Other examples are the comparison of floods between different rivers, e.g. a large and a small ones, or occurrences of genes in a molecular biological analysis.

Probability


Classical definition

  • probability \(p\) is the chance of a specific event:

\[ p = \frac{\text{number of selected cases}}{\text{number of all possible cases}} \]

  • 1 or 6 on a dice \(p=2/6\)
  • problem if denominator becomes infinite

Axiomatic definition

  • Axiom I: \(0 \le p \le 1\)
  • Axiom II: impossible events have \(p=0\), safe events have \(p=1\)
  • Axiom III: for mutually exlusive events \(A\) and \(B\), i.e. in set theory \(A \bigcap B = \emptyset\) holds: \(p(A \bigcup B)= p(A) + p(B)\)

Sample and Population


Sample

Subjects, from which we have measurements or observations


Population

Set of all subjects that had the same chance to become part of the sample.

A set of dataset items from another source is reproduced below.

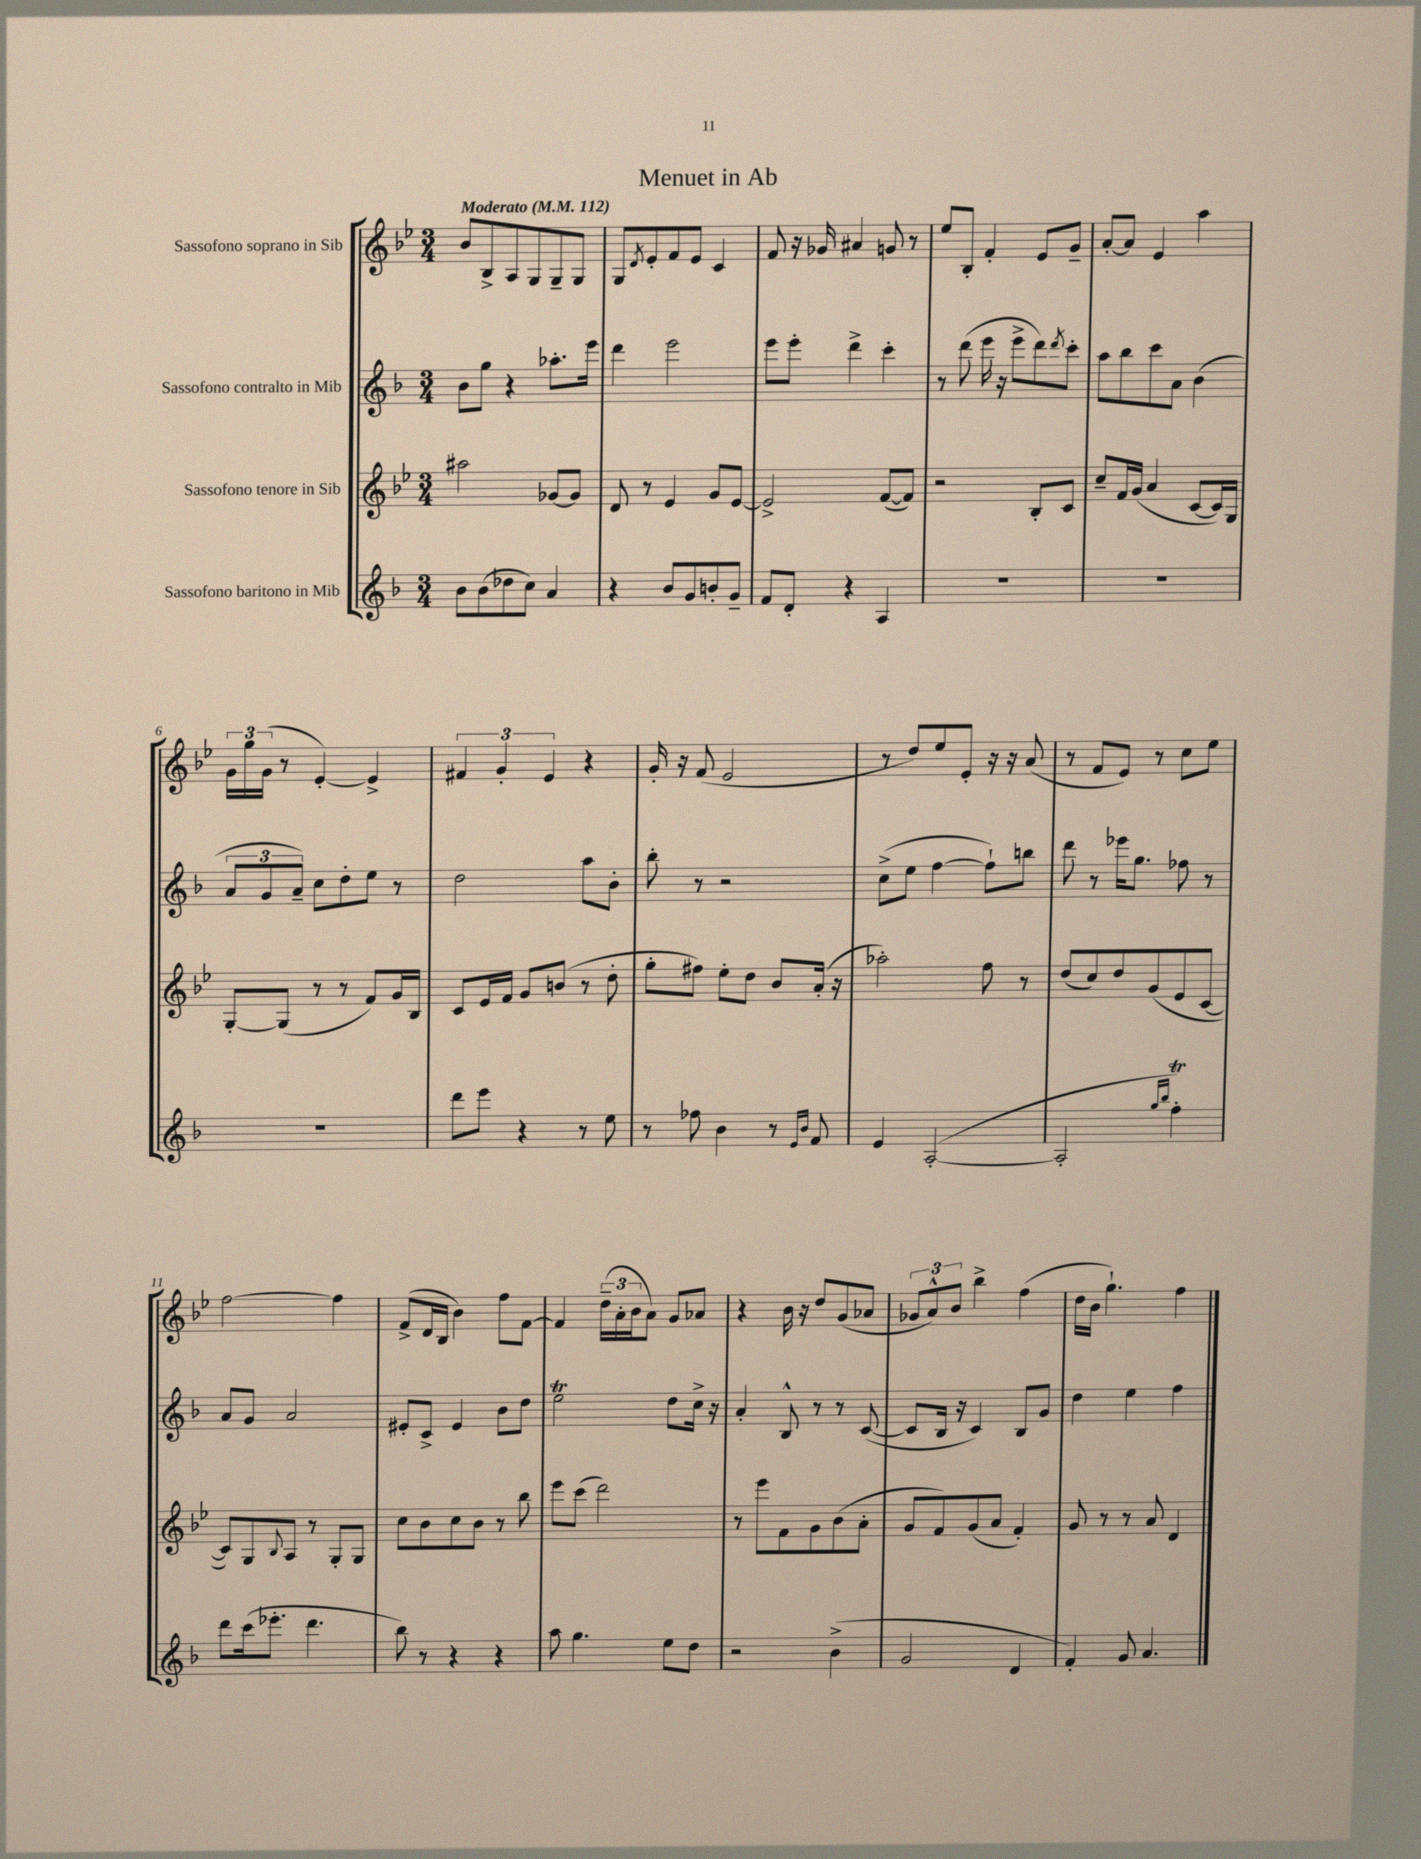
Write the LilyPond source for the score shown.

\header { title = "Menuet in Ab" }
<<
\new StaffGroup <<
\new Staff = "s0" \with { instrumentName = "Sassofono soprano in Sib" } {
    \clef treble \key bes \major \numericTimeSignature \time 3/4 \tempo "Moderato" 4 = 112
    bes'8 bes8-> a8 g8 g8-- g8 |
    g8 \acciaccatura { d'8 } ees'8-. f'8 ees'8 c'4 |
    f'8 r16 ges'16 ais'4 g'8 r8 |
    ees''8 bes8-. f'4-. ees'8 g'8-- |
    a'8~-. a'8 ees'4 a''4 |
    \tuplet 3/2 { g'16 g''16 g'16( } r8 ees'4~-.) ees'4-> |
    \tuplet 3/2 { fis'4 g'4-. ees'4 } r4 |
    g'16-. r16 f'8( ees'2 |
    r8 d''8) ees''8 ees'8-. r16 r16 a'8( |
    r8 f'8 ees'8) r8 c''8 ees''8 |
    f''2~ f''4 |
    f'8->( d'16 bes16 bes'4) f''8 f'8~ |
    f'4 \tuplet 3/2 { d''16--( a'16-. bes'16 } a'8) g'8 aes'8 |
    r4 bes'16 r16 d''8 g'8( aes'8 |
    \tuplet 3/2 { ges'8 a'8-^) bes'8 } bes''4-> f''4( |
    d''16 bes'16 g''4.-!) f''4 \bar "|." |
}
\new Staff = "s1" \with { instrumentName = "Sassofono contralto in Mib" } {
    \clef treble \key f \major \numericTimeSignature \time 3/4
    bes'8 g''8 r4 aes''8.-. e'''16 |
    d'''4 e'''2 |
    e'''8 e'''8-. d'''4-> c'''4-. |
    r8 d'''8( e'''16 r16 e'''8-> d'''8) \acciaccatura { d'''8 } c'''8-. |
    a''8 bes''8 c'''8 a'8 bes'4( |
    \tuplet 3/2 { a'8 g'8 a'8--) } c''8 d''8-. e''8 r8 |
    d''2 a''8 bes'8-. |
    bes''8-. r8 r2 |
    c''8->( e''8 f''4~ f''8-!) b''8 |
    d'''8 r8 ees'''16 g''8. fes''8 r8 |
    a'8 g'8 a'2 |
    eis'8-. c'8-> eis'4 bes'8 d''8 |
    e''2\trill d''8 c''16-> r16 |
    a'4-. bes8-^ r8 r8 c'8~( |
    c'8 bes16 r16 c'4) bes8 g'8 |
    d''4 e''4 f''4 \bar "|." |
}
\new Staff = "s2" \with { instrumentName = "Sassofono tenore in Sib" } {
    \clef treble \key bes \major \numericTimeSignature \time 3/4
    ais''2 ges'8~ ges'8 |
    d'8 r8 ees'4 g'8 ees'8~ |
    ees'2-> f'8~( f'8) |
    r2 bes8-. c'8 |
    c''8-- f'16 g'16( a'4 c'8~ c'16) g16 |
    g8~-. g8( r8 r8 f'8) g'16 bes16 |
    c'8 ees'16 f'16 g'8 b'8( r8 d''8-. |
    g''8-. fis''8) ees''8-. d''8 bes'8 a'16-.( r16 |
    aes''2-.) f''8 r8 |
    d''8( c''8) d''8 g'8( ees'8 c'8~ |
    c'8) g8 \appoggiatura { bes8 } a8 r8 g8-. g8 |
    c''8 bes'8 c''8 bes'8 r8 bes''8 |
    ees'''8 c'''8( d'''2) |
    r8 ees'''8 f'8 g'8 bes'8( a'8-. |
    g'8 f'8) g'8( a'8 f'4-.) |
    g'8 r8 r8 a'8 d'4 \bar "|." |
}
\new Staff = "s3" \with { instrumentName = "Sassofono baritono in Mib" } {
    \clef treble \key f \major \numericTimeSignature \time 3/4
    bes'8 bes'8( des''8 c''8) a'4 |
    r4 bes'8 g'8 b'8-. g'8-- |
    f'8 d'8-. r4 a4 |
    R2. |
    R2. |
    R2. |
    d'''8 e'''8 r4 r8 e''8 |
    r8 fes''8 bes'4 r8 \grace { e'16 bes'16 } f'8 |
    e'4 a2~-.( |
    a2-. \grace { g''16 bes''16 } f''4-.\trill) |
    d'''8 c'''16( ees'''8.-. d'''4. |
    bes''8) r8 r4 r4 |
    a''8 g''4. e''8 d''8 |
    r2 bes'4->( |
    g'2 d'4 |
    f'4-.) g'8 a'4. \bar "|." |
}
>>
>>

\(\Rightarrow\) The population is defined by the way how samples are taken

\(\Rightarrow\) Samples should be representative for our intended observational subject.

Sampling strategies


Random sampling

  • Individuals are selected at random from a given population.
  • Examples:
    • Random selection of sample sites on a grid.
    • Random placement of experimental units on a shelf.


Stratified sampling

  • The population is subdivided into classes of similar subjects (strata).

  • The strata are separately analysed and then the the information is weighted and combined to infer about the population.

  • Stratified sampling requires information about the size and representativity of the strata.

  • Examples: election forecasts, depth layers in a lake, age classes for animals.

Random and systematic errors


Random errors

  • can be estimated with statistical methods
  • are eliminated if sample size is large
  • in large samples, big and small errors average out

Systematic Errors also called bias

  • can often not easily be estimated with statistical methods alone
  • knowledge about the considered system
  • elimination requires calibration using standards, blind values or pairing

Population and sample parameters


“True” parameters of the population

  • symbolized with greek letters, (\(\mu, \sigma, \gamma\, \alpha, \beta\))
  • usually unknown
  • estimated from a sample

“Calculated” parameters from a sample

  • symbolized with latin letters (\(\bar{x}\), \(s\), \(r^2\), …)
  • the calculation is done from a sample
  • statisticians say “estimation” instead of “calculation”
  • parameters can themselves be treated as a random variable

Expected value


A single measurement \(x_i\) of a random variable \(X\) can be written as the sum of the expected value \(\mathbf{E}(X)\) of the random variable and a random error \(\varepsilon_i\).

\[\begin{align} x_i &= \mathbf{E}(X) + \varepsilon_i\\ \mathbf{E}(\varepsilon)&=0 \end{align}\]

Example:

  • for a fair dice with 6 eyes, true mean \(\mu\) should be 3.5
  • in reality it is not exactly known if the dice is a perfect cubus

Example: 3 people with 5 trials:

sample 1:  3 3 2 4 1  mean: 2.6
sample 2:  6 1 1 6 1  mean: 3
sample 3:  6 5 6 6 5  mean: 5.6

Overall mean: \(\bar{x} = 3.73\) is close to \(\mu = 3.5\).